Lesson 2: Simple harmonic motion (with calculus)

# Harmonic motion part 2 (calculus)

We test whether Acos(wt) can describe the motion of the mass on a spring by substituting into the differential equation F=-kx. Created by Sal Khan.

## Want to join the conversation?

• in some books its given x= A sin wt and in some books it is x= Acos(wt). which one is right or are both of them correct??
• The thing is, the only difference between the two is where you start. The function A sin wt is just the function A cos wt displaced by 90 degrees (graph it on a calculator, you'll see). So, both are right. It just depends on how you decide to graph it.
If you start the oscillation by compressing a spring some distance and then releasing it, then x = A cos wt, because at time t=0, x=A (A being whatever distance you compressed the spring). But if you start the oscillation by suddenly applying a force to the spring at rest and then letting it oscillate, at t=0, x must equal 0. So in that case, x = A sin wt (sin0 = 0)
• what is the purpose of omega in the equation?
x(t) = A cos(wt)
• The omega is a constant in the equation that stretches the cosine wave left and right (along the x axis), just as the A at the front of equation scales the cosine wave up and down. The bigger the omega, the more squashed the cosine wave showing the spring's position (and thus quicker the spring's movement).
• Why w=square root of k/m not plus or minus square root of k/m ?. Isn't angular velocity a vector
• angular velocity is a vector but w is a magnitude of it
• why x(t)= A*cos(omega*t)? and wat is 'T'?
• x(t) = A*cos(omega*t) represents the function of the SHM. and T is the time period of the SHM, that is the time taken by the system to complete on cycle.. from A to O and to -A and again to O and again to A.
• If I keep a block attached to a horizontal spring on the floor of an elevator going up with an acceleration ‘a’, and then displace the block slightly by stretching the spring-block system horizontally, will the time period of oscillation change as compared to the (T=2π√m/k)?
I don't think it should, because the time period depends on the horizontal force, and the elevator changes it in the vertical direction, but my friend asserts that it should change, though she can't explain why. Which of us, if either, is correct?
• Here is a simulation of a mass on a vertical spring
Go to the simulation and try it out. You can measure the period of oscillation by clicking on the box for "stopwatch". To measure the period, measure the time for 10 or 20 bounces and divide by 10 or 20.
Now look over on the right side and you will see that you can change gravity from that of Earth to that of Jupiter. Go ahead and do that and see if gravity makes a difference to the period.

Now how does this apply to acceleration? When you are in an elevator accelerating up at a rate of a, that is exactly the same as if gravity increased from g to g+a. You can tell this by figuring out what your weight would be in the elevator - if you work it out you will see it will be m(g+a).

So if the period is the same on jupiter, that means it will also be the same in an accelerating elevator, and if it is different on jupiter, that means it will also be different in the elevator.
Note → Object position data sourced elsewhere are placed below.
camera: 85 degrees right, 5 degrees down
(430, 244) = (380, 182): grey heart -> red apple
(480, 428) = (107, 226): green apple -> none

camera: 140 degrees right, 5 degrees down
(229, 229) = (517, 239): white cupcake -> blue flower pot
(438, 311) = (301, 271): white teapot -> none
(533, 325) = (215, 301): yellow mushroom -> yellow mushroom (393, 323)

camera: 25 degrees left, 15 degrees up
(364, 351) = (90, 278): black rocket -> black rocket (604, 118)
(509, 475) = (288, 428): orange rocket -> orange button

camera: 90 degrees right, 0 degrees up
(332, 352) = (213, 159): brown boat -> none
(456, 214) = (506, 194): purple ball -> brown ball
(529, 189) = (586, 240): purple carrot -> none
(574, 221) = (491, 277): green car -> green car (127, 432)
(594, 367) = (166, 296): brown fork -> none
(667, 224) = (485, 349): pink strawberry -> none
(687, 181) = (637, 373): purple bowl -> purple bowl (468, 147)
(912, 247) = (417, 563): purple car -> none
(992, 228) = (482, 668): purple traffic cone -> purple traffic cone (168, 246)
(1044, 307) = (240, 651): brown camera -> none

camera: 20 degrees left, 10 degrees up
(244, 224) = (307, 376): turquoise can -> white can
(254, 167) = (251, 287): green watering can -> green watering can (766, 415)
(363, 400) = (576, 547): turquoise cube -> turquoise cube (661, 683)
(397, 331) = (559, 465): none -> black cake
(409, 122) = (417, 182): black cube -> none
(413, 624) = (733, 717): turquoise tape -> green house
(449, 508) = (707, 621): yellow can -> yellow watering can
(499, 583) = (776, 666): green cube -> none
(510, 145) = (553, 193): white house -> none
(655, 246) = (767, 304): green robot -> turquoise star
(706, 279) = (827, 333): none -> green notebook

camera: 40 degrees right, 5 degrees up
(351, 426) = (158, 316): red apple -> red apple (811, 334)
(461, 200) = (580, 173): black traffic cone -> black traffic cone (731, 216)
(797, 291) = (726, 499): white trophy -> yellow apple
Once you know the answer by experiment, see if you can figure out why the answer is what it is.
• How would we solve a problem that is an oscillation but doesn't start where cos(wt) and sin(wt) start?
• That's a good question. The function would then be Asin(wt+k) where k is some constant.

If the graph is just shifted (horizontally) slightly, you add or subtract a constant that is equal to the amount by which it has been shifted on the x-axis.

When to add and when to subtract?
- Add when it is shifted to the left
- Subtract when it is shifted to the right

(1 vote)
• why acceleration= second derivative of the function x(t)?
(1 vote)
• Why do we have to take a double derivative?
• Because in the problem we are given the position of the particle. And it's known that if you differentiate the position of a particle (with respect to time), you get the velocity of the particle. You differentiate the result (the velocity of the particle) which then gives you the acceleration of the particle, which is why we have to take the double derivatie.
• at i understood with the differentiation of ω but why didn't the amplitude get squared?
(1 vote)
• The amplitude is just a constant. The ω was squared because it appeared inside of sin(ωt), and by the chain rule, (each time we differentiate a sin or cos) it falls out. It might be better if you saw the differentiation with and without A included in the original function:

f(t) = cos(ωt), f'(t) = -ω sin(ωt), f''(t) = -ω^2 cos(ωt).

Multiplying by a constant doesn't change the inner working of the derivative, so we just have:

x(t) = Acos(ωt), x'(t) = -Aω sin(ωt), x''(t) = -Aω^2 cos(ωt).

Hope this helped!